Mieville kam ich zu Beginn des zweitausendsten. Ich habe in allen englischsprachigen philosophischen Blogs über ihn gelesen und erkannte, dass dies die Phantasie ist, die von akademischen Wissenschaftlern gelesen wird, die sich mit kontinentaler Philosophie und kritischer Theorie beschäftigen, mit unorthodoxen Linken und anderen interessanten Menschen. Myvil auf Englisch zu lesen, ist eine eigenständige Arbeit. Er baut komplexe Welten auf, die nicht immer leicht vorstellbar sind, und er hat ein sehr reichhaltiges Vokabular: Er wird aus Tausenden von Wörtern der englischen Sprache das spezifischste und höchst spezifische auswählen.

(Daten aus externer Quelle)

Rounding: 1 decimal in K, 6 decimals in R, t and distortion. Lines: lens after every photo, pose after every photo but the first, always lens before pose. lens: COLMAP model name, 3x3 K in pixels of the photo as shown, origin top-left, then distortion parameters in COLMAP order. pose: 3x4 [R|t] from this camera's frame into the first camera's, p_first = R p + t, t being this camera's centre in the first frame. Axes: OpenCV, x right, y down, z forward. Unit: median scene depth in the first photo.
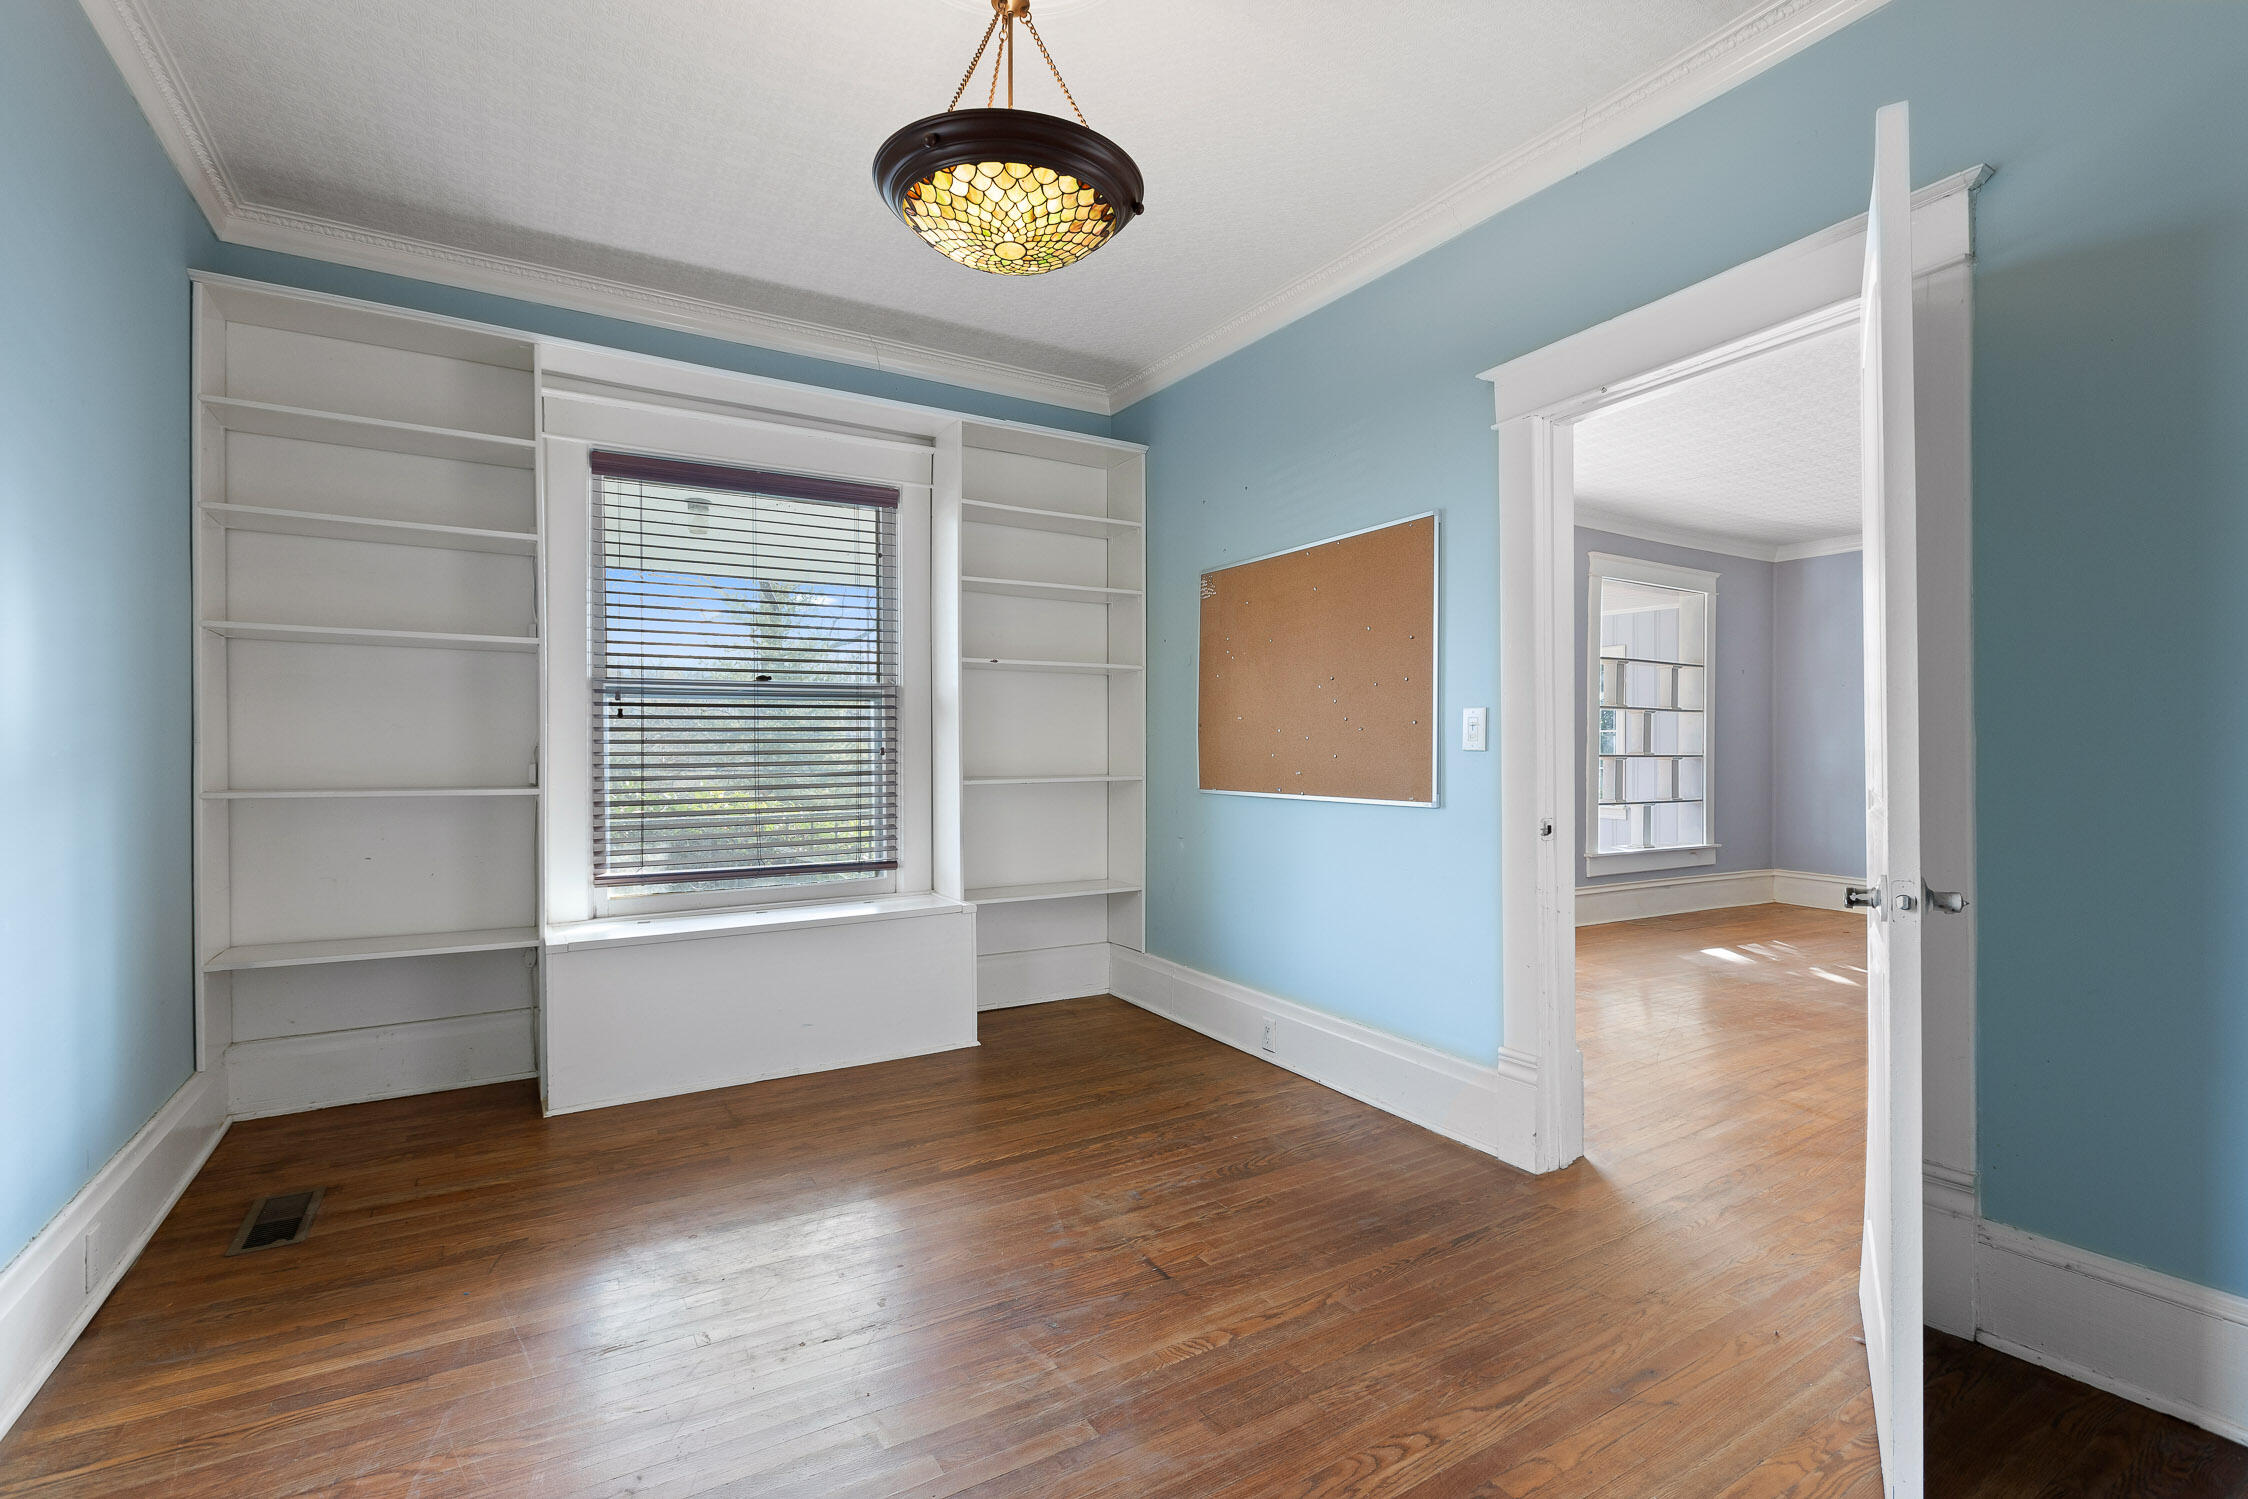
lens RADIAL K [[1007.5, 0, 1130.0], [0, 1007.5, 752.0], [0, 0, 1]] dist [-0.000689, -0.000247]
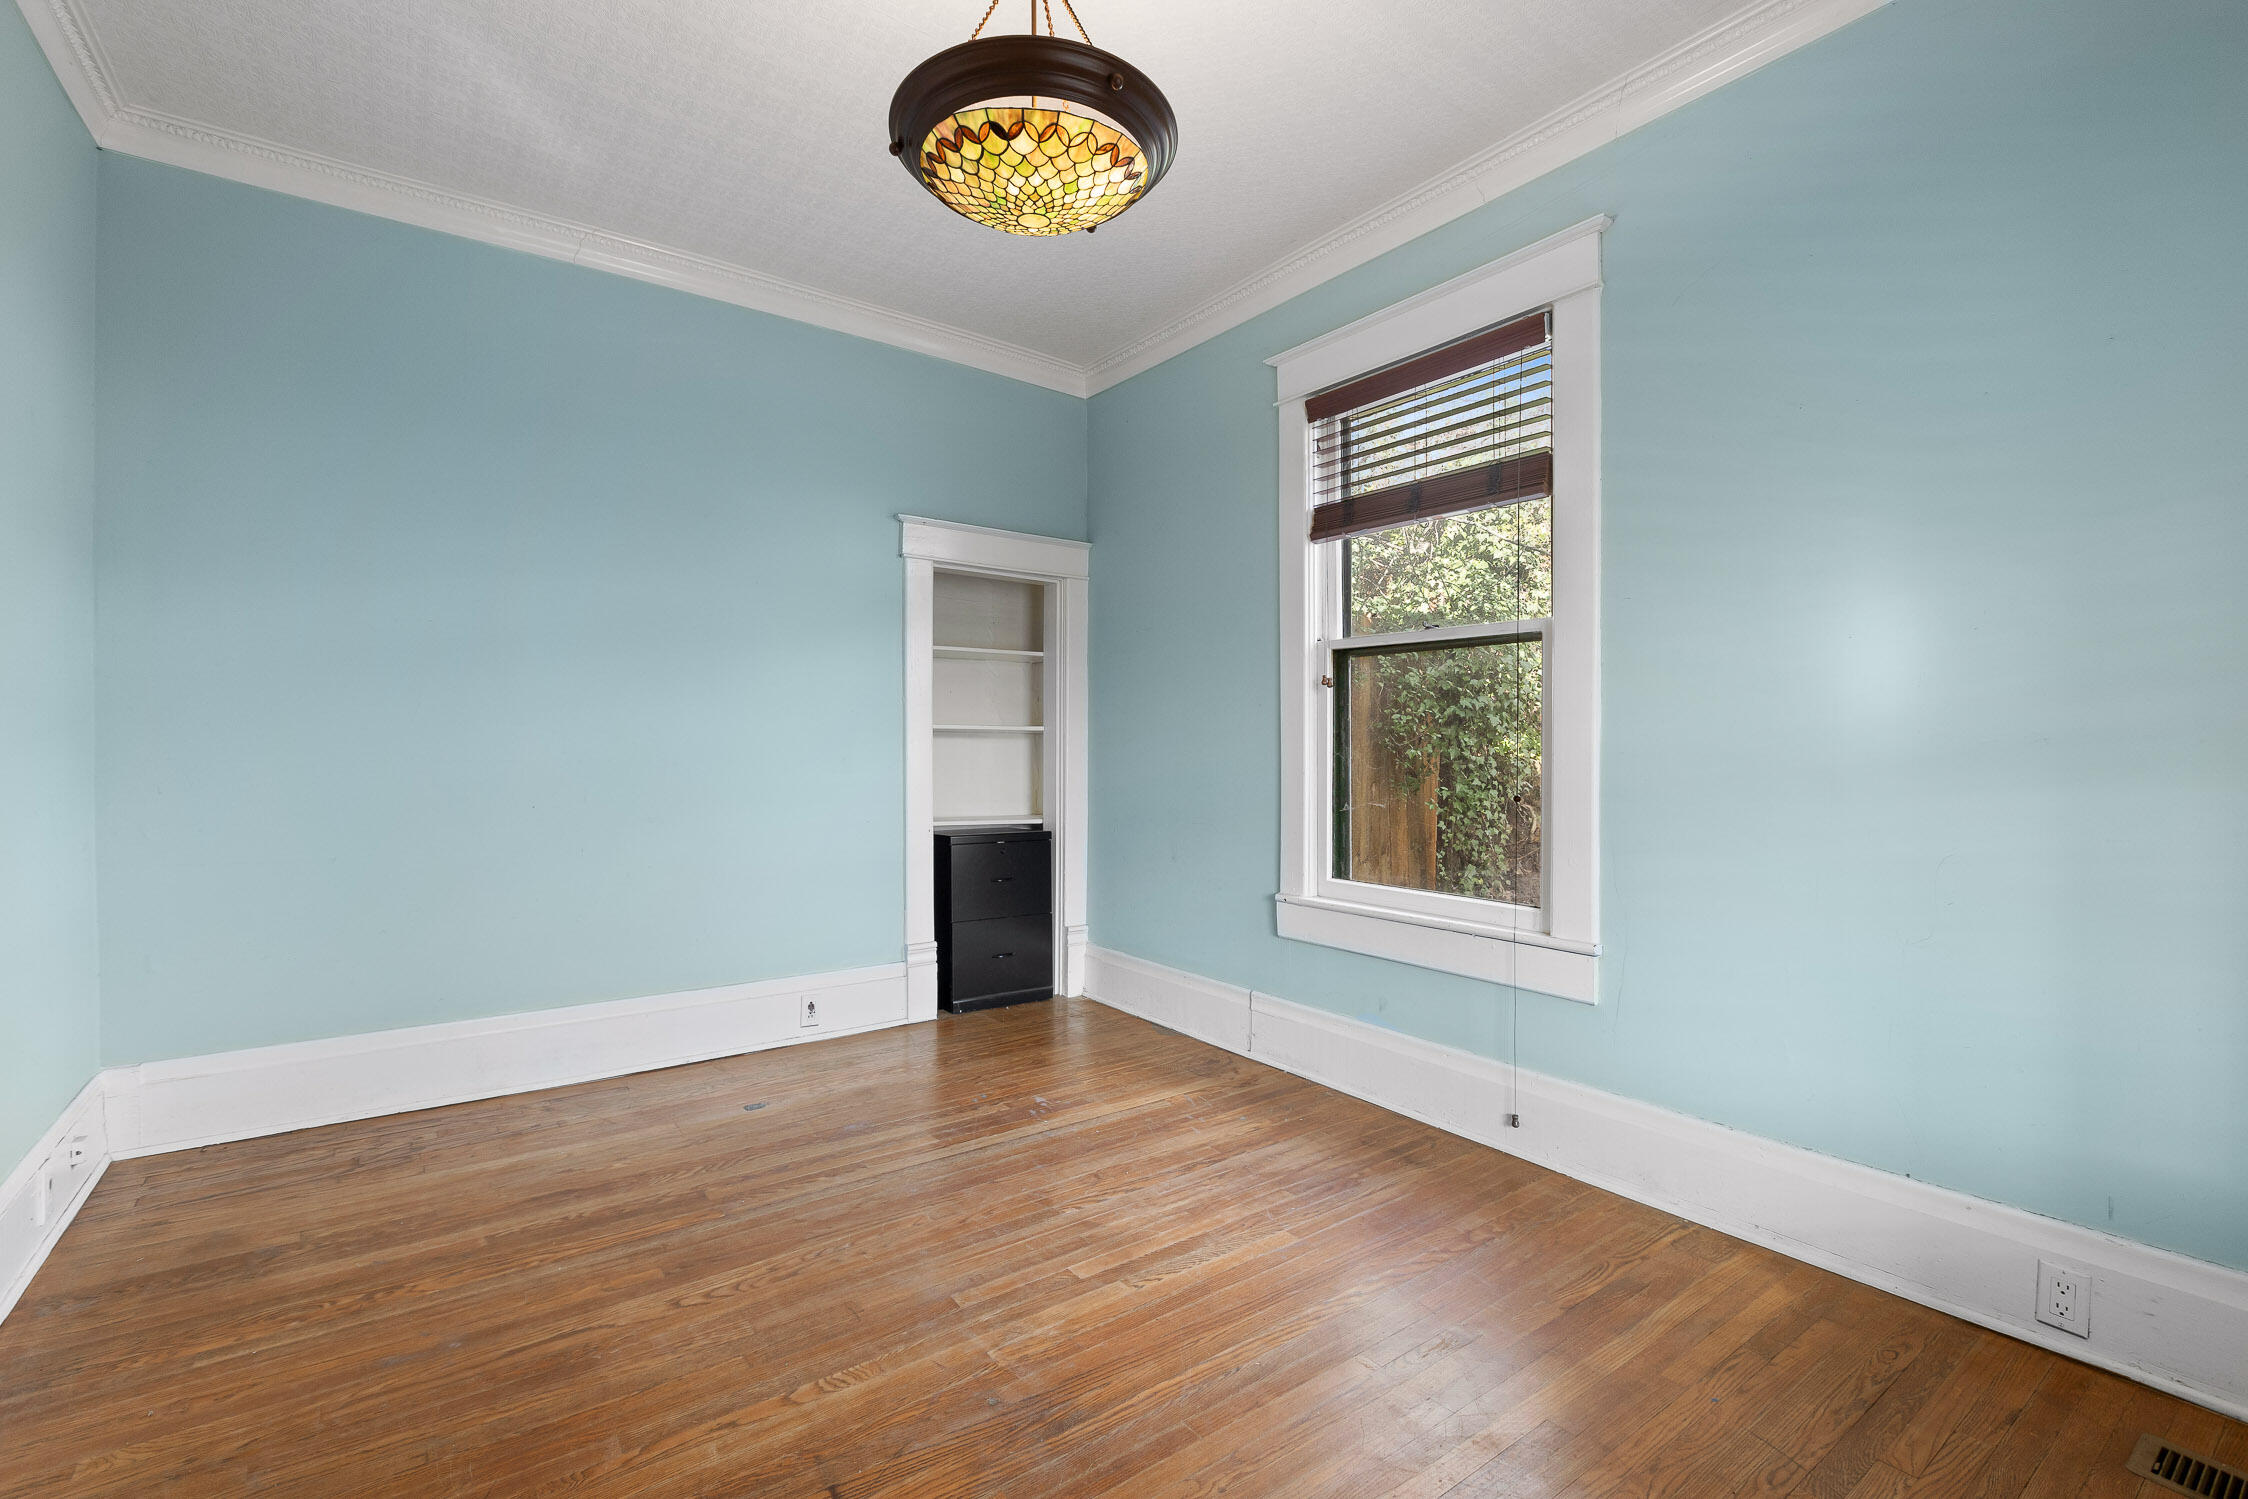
lens RADIAL K [[1007.5, 0, 1128.0], [0, 1007.5, 749.1], [0, 0, 1]] dist [-0.000689, -0.000247]
pose [[-0.996359, 0.002952, -0.085201, -0.131989], [0.002972, 0.999996, -0.000113, 0.007138], [0.085200, -0.000366, -0.996364, 2.063396]]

Ich liebe seinen Zyklus über Bass-Lag immer noch, aber der beliebteste Roman ist die Embassy City. Dies ist eine solche philologische Fantasie: Die Aktion findet auf einem Planeten statt, auf dem Lebewesen leben, deren Sprache nur aus wahren Äußerungen besteht. Wenn es kein Phänomen oder Objekt gibt, gibt es kein Wort. Im Prinzip können diese Kreaturen nicht lügen, und aufgrund dieser Eigenart ihrer Sprache werden sie von den Menschen nicht als intelligent wahrgenommen.